[Web-SIG] HTTP header canonicalization?

Mon Aug 23 01:33:05 CEST 2004

At 03:41 PM 8/22/04 -0700, Mark Nottingham wrote:
>On Aug 22, 2004, at 3:30 PM, Phillip J. Eby wrote:
>>Maybe a dictionary of lists would work?  That is, the ``headers`` field 
>>would look like:
>>
>>     {'content-type': ['text/plain'], 'content-length': ['1234'], ...}
>>
>>This would be perhaps annoying for specifying simpler fields, but it 
>>would still be easy to write utility functions to manipulate headers.
>
>Would implementations be required to separate multiple header values into 
>different list items?

No.  Readers would be required to look at all list items.

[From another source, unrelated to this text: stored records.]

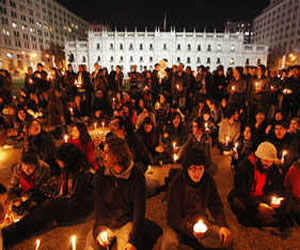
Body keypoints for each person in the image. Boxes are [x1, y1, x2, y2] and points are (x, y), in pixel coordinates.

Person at [1, 144, 94, 248]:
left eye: (60, 160)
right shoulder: (69, 169)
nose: (58, 163)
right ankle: (7, 234)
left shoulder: (86, 174)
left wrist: (54, 206)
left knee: (37, 220)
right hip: (61, 202)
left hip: (72, 210)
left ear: (69, 159)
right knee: (34, 209)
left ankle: (6, 237)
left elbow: (79, 202)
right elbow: (57, 190)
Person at [85, 135, 158, 250]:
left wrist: (133, 242)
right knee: (91, 243)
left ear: (118, 155)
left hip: (126, 222)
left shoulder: (136, 177)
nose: (103, 156)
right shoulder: (101, 175)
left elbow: (139, 213)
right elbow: (99, 208)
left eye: (107, 153)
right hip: (107, 223)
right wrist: (99, 230)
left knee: (124, 245)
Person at [162, 148, 232, 249]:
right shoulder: (177, 184)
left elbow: (215, 204)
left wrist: (223, 225)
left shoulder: (207, 180)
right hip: (179, 226)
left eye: (200, 169)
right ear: (187, 168)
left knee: (225, 239)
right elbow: (172, 218)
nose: (197, 173)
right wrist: (190, 229)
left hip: (200, 222)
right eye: (193, 169)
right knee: (168, 243)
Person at [228, 142, 285, 227]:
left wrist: (274, 201)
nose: (268, 164)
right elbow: (241, 192)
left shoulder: (273, 169)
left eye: (271, 161)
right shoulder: (244, 167)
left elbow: (276, 189)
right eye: (265, 160)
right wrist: (257, 205)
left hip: (262, 197)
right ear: (258, 158)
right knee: (238, 202)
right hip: (247, 197)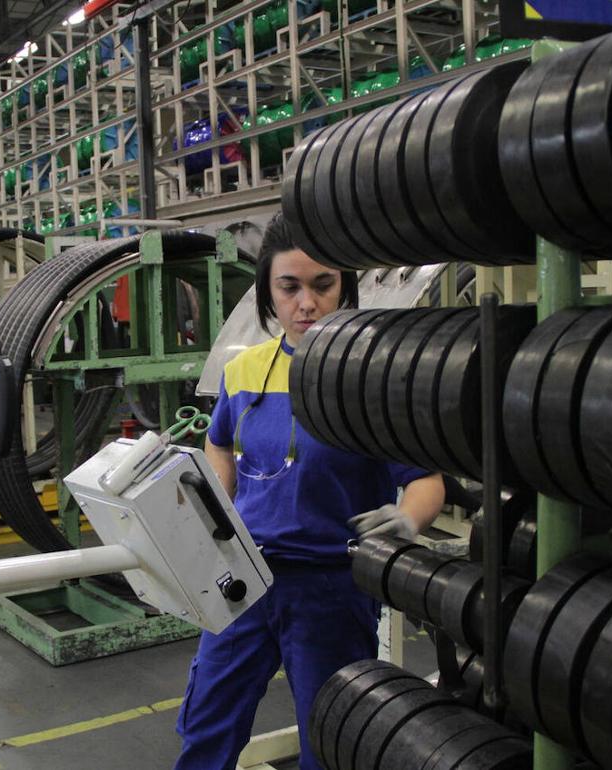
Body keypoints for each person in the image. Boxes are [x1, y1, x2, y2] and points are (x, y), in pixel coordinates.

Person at [174, 214, 445, 770]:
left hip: (329, 588)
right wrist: (216, 509)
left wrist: (407, 520)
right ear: (268, 293)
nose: (306, 304)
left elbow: (424, 478)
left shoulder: (371, 380)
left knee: (328, 737)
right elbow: (220, 442)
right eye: (289, 287)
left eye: (322, 285)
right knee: (207, 725)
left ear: (344, 286)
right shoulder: (243, 369)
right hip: (242, 578)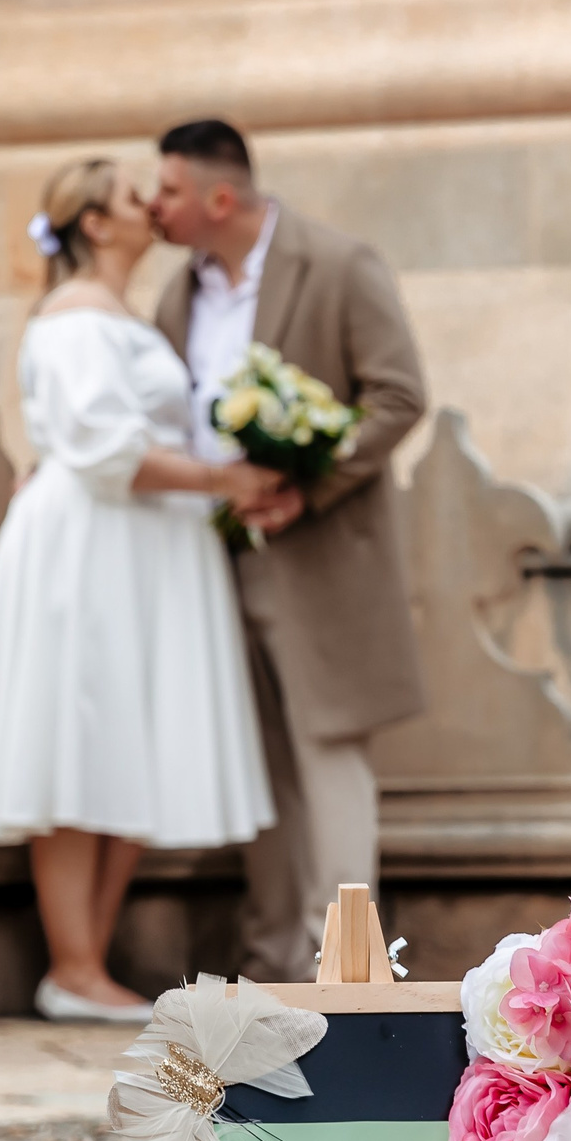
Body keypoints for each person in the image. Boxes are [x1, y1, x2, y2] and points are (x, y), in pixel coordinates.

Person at [0, 157, 281, 1024]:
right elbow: (103, 450)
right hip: (90, 545)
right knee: (79, 737)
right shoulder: (74, 322)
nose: (155, 207)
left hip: (143, 547)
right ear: (97, 223)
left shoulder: (123, 318)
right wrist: (228, 482)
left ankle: (87, 965)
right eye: (139, 198)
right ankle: (72, 961)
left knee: (131, 740)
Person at [150, 118, 429, 984]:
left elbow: (398, 395)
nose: (151, 207)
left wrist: (308, 483)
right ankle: (269, 962)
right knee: (252, 760)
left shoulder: (339, 264)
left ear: (216, 197)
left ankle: (342, 971)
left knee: (329, 757)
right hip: (208, 561)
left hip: (321, 561)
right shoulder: (176, 294)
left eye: (165, 191)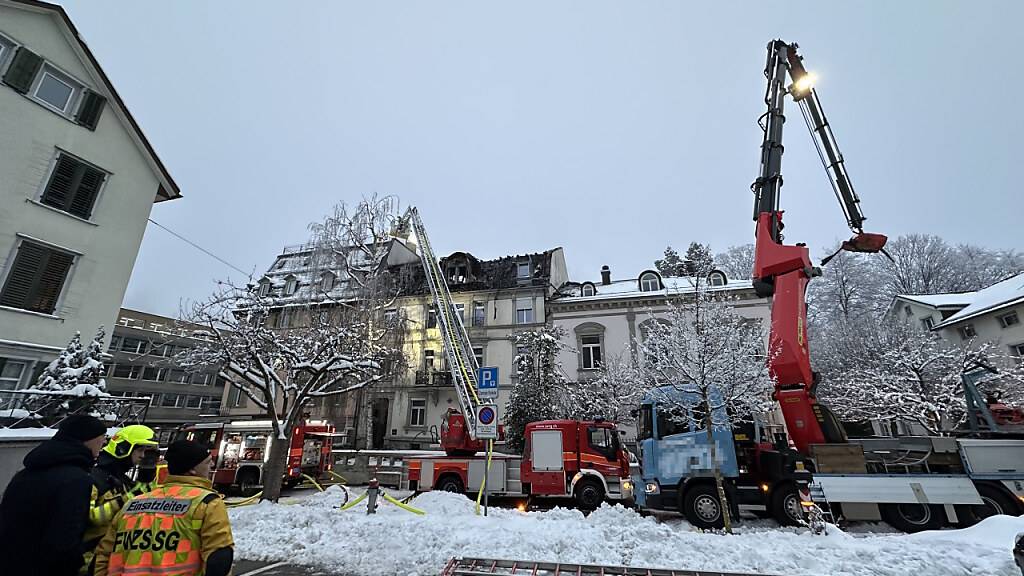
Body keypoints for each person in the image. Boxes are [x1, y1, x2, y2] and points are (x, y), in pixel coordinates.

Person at [94, 440, 234, 576]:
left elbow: (103, 554)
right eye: (208, 462)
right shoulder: (207, 503)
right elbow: (219, 558)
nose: (212, 465)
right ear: (192, 469)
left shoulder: (133, 503)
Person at [0, 414, 107, 576]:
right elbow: (64, 540)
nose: (103, 443)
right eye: (102, 438)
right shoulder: (77, 481)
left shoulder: (25, 473)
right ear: (88, 439)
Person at [82, 424, 160, 574]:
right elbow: (89, 517)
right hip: (89, 560)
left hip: (112, 557)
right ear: (124, 448)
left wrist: (148, 484)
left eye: (146, 451)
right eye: (140, 450)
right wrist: (128, 500)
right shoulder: (94, 478)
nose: (143, 456)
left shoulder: (122, 480)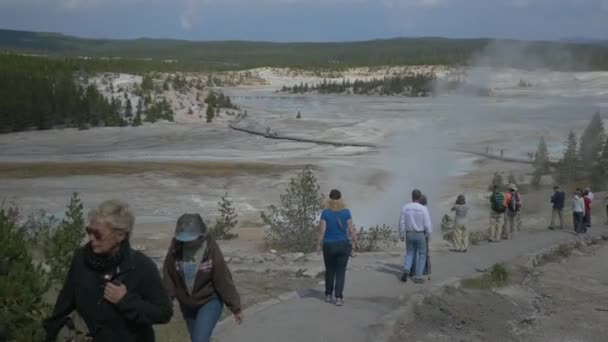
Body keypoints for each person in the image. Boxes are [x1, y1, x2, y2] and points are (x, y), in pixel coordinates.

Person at [44, 200, 173, 342]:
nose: (91, 238)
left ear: (120, 235)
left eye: (98, 234)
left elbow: (163, 313)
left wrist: (126, 301)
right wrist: (52, 333)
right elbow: (64, 304)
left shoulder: (141, 267)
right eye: (89, 231)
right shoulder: (81, 259)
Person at [163, 213, 242, 342]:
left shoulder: (210, 249)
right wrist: (167, 301)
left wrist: (236, 308)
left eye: (190, 239)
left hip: (209, 300)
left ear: (201, 235)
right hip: (187, 304)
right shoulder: (175, 249)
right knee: (196, 339)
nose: (187, 242)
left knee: (200, 340)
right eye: (184, 239)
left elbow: (223, 279)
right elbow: (168, 276)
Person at [316, 189, 358, 306]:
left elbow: (322, 231)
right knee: (340, 272)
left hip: (329, 245)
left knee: (329, 270)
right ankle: (338, 298)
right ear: (340, 199)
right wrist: (355, 241)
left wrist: (319, 245)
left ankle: (328, 295)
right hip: (343, 245)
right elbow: (350, 229)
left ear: (329, 199)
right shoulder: (346, 212)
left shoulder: (325, 213)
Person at [399, 189, 432, 284]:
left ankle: (406, 270)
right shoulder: (423, 209)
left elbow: (402, 221)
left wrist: (401, 234)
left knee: (409, 253)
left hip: (409, 233)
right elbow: (427, 225)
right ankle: (418, 276)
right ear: (420, 196)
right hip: (420, 234)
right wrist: (428, 235)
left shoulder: (406, 207)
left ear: (412, 196)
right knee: (422, 254)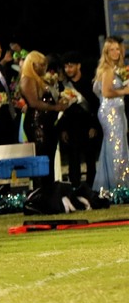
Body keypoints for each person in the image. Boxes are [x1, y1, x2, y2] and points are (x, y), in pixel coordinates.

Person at [20, 51, 69, 198]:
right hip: (37, 123)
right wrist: (55, 108)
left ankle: (49, 192)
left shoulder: (40, 80)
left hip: (47, 122)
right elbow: (34, 103)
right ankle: (41, 194)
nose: (43, 68)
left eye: (44, 65)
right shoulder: (28, 79)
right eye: (40, 65)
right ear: (32, 65)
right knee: (41, 158)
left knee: (49, 156)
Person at [57, 51, 100, 191]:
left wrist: (94, 126)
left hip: (87, 125)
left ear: (78, 66)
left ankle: (91, 189)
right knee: (73, 159)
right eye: (66, 67)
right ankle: (74, 189)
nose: (68, 69)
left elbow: (96, 105)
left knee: (90, 159)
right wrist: (63, 129)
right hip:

>>For the content, I'm thinking we should still prohibit embedded control 
>>characters, but note that the server is allowed to "fold" long header 
>>lines if it wishes (by replacing one or more whitespace characters with 
>>'\r\n ').
>
>That *may* get tricky if it does so in the middle of quoted content, e.g.,
>
>Example: foo="bar
>    baz"
>
>if whitespace is significant inside the quotes.

I think I'm going to punt on this by saying that the server can split or 
fold headers only if it can do so *safely*, where "safely" means, "the 
server has sufficient understanding of the header's format or semantics".  :(

A possible alternative is to allow applications to fold their own headers, 
but I'm reluctant to do this because I fear people using e.g. '\n' when 
they should use '\r\n' and suchlike.  Banning control characters means the 
server can easily detect when a supplied header is broken, *and* the server 
knows it always adds a single CRLF to the end of each header.